Absolutely, he said, and while he rejects her rejection of a Jewish homeland, he does not see it as antisemitic.

“People misunderstand Rashida,” he said. “I mean, she is the one person that I know of in the House or the Senate, who is openly for a one-state solution, and people say that is antisemitic.”

Levin said calling one-state advocates antisemitic was problematic; for one thing, he said, there were a growing number of young Jews who favored the outcome, in part because of their friendships with Arab Americans. 

“There’s a distinction between what I would call the romantic notion, what I would say is maybe an unrealistic or even naive notion, or even a utopian notion of one state which Jews and Palestinians, all share … and the push-us-into-the-sea crowd which exists and is real.”

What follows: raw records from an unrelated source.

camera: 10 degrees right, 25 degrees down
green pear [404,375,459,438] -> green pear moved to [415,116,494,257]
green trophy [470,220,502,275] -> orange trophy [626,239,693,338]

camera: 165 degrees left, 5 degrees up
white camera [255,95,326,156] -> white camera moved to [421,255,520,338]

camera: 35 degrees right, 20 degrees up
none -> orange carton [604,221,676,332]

Levin, who in 2019 helped organize private, emotionally frank  talks between Jewish and Muslim Democrats, said his relationship with Tlaib could serve as a model for Jewish-Palestinian dialogue.

“If this Jewish boy and Palestinian girl from Detroit disagree with each other and talk about our views about the future for Israel and Palestine —you know, let’s go,” he said. “I mean this is what we that the Jewish and Palestinian peoples need to do on a broader scale.”

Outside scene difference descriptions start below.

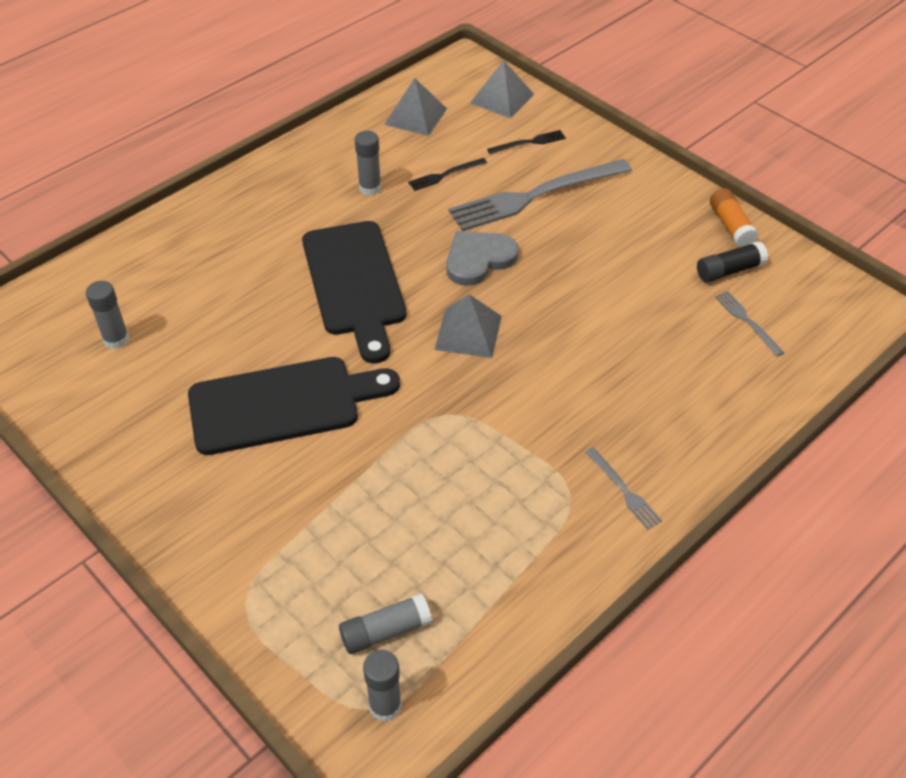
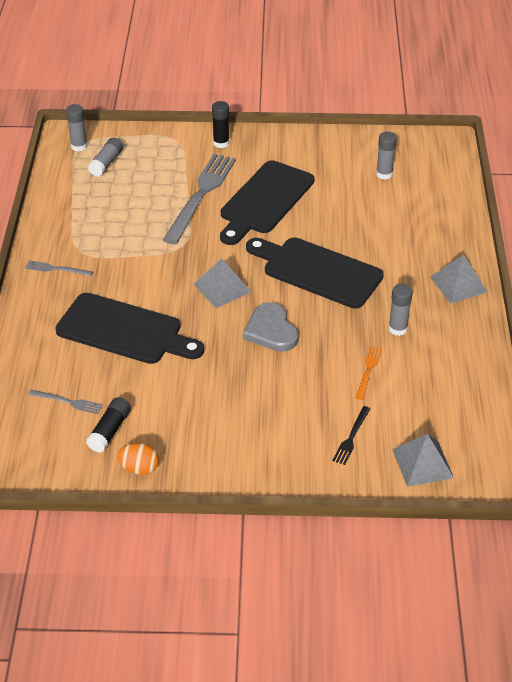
camera: 135 degrees right, 5 degrees down
grey pyramid [384,78,447,136] -> grey pyramid moved to [430,255,487,304]
black fork [408,158,487,191] -> orange fork [356,346,382,400]
grey heart [446,231,519,286] -> grey heart turned 150 degrees clockwise [243,302,299,352]
grey fork [448,159,632,231] -> grey fork moved to [163,154,236,245]
orange glue stick [710,188,759,247] -> orange egg [117,443,159,475]
none -> black cutting board [55,293,204,364]
none -> black glue stick [212,101,229,148]

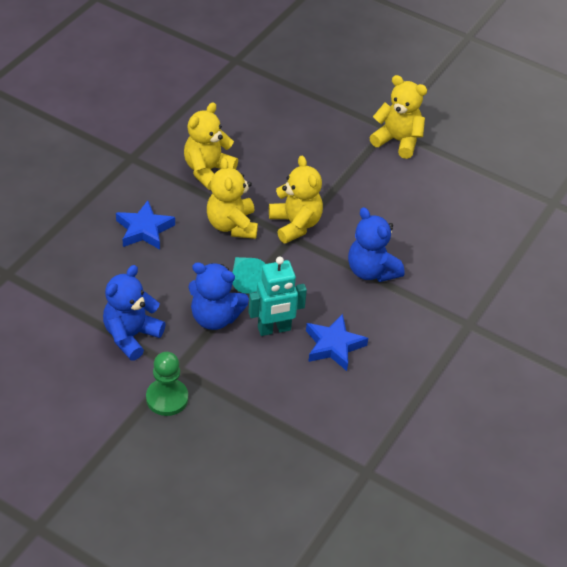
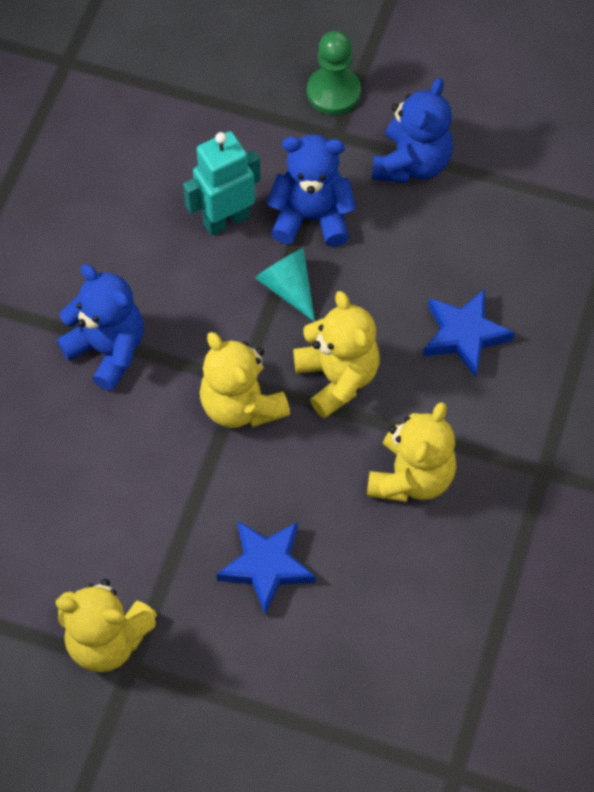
camera: 170 degrees right, 15 degrees up
blue star [306,314,368,371] -> blue star moved to [216,520,316,615]

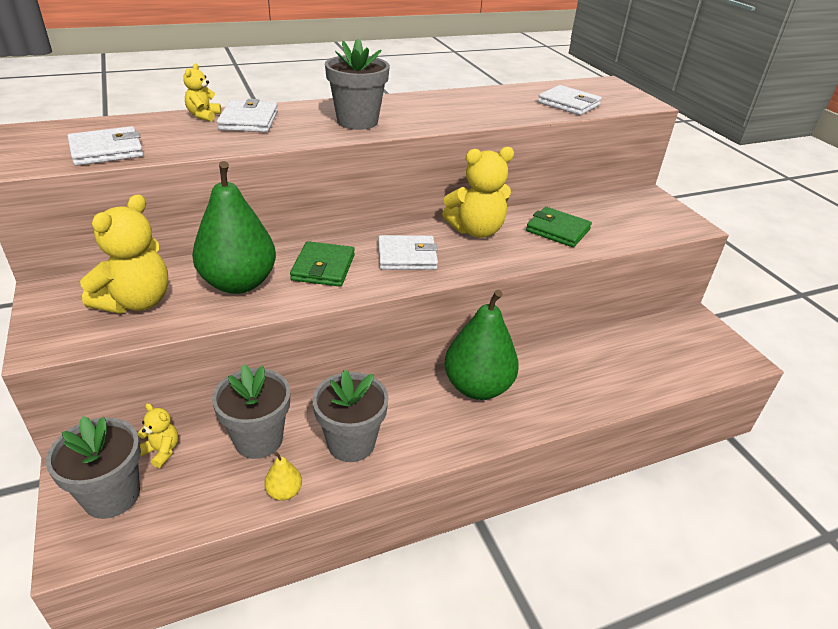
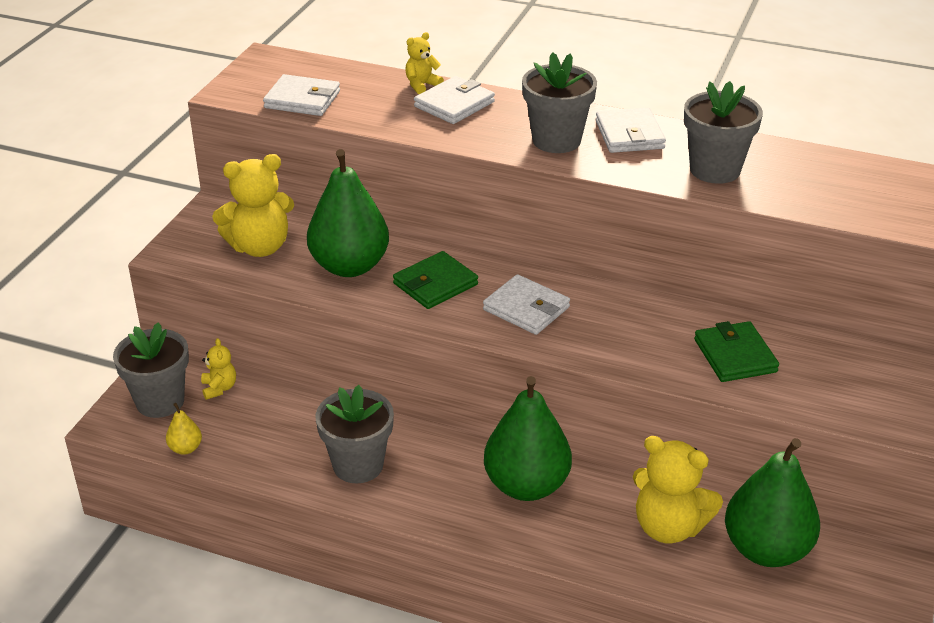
camera: 45 degrees right, 0 degrees up
grey flower pot [212,364,290,459] -> grey flower pot moved to [684,81,763,184]
yellow pear [264,452,302,501] -> yellow pear moved to [166,403,202,455]
yellow teddy bear [442,147,514,238] -> yellow teddy bear moved to [633,436,723,544]
white wallet [538,85,602,115] -> white wallet moved to [596,108,666,153]
none -> green pear [725,438,820,567]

On why he’s planning for the long term

Levin, refreshingly, acknowledges that his bill on two-states and strictures on funding for Israel won’t likely see the light of day this Congress. (No lawmaker ever admits that a bill is doomed.) But he says that’s not the point.

As an organizer at heart, he said he sees what he hopes is a parallel in the Voting Rights Act and Civil Rights Act that Congress passed in 1964 and 1965. 

“So let’s say now it’s 1962 or even 1958, and you were having an interview and I’m whoever introduced those bills in those years. And you said ‘well, this is naive, this is not passing’  — but you have to organize for change,” he said. “We are duty-bound to try to get there. And let’s end there and we need to start today.”

Levin may have time. His dad served in his district for 36 years.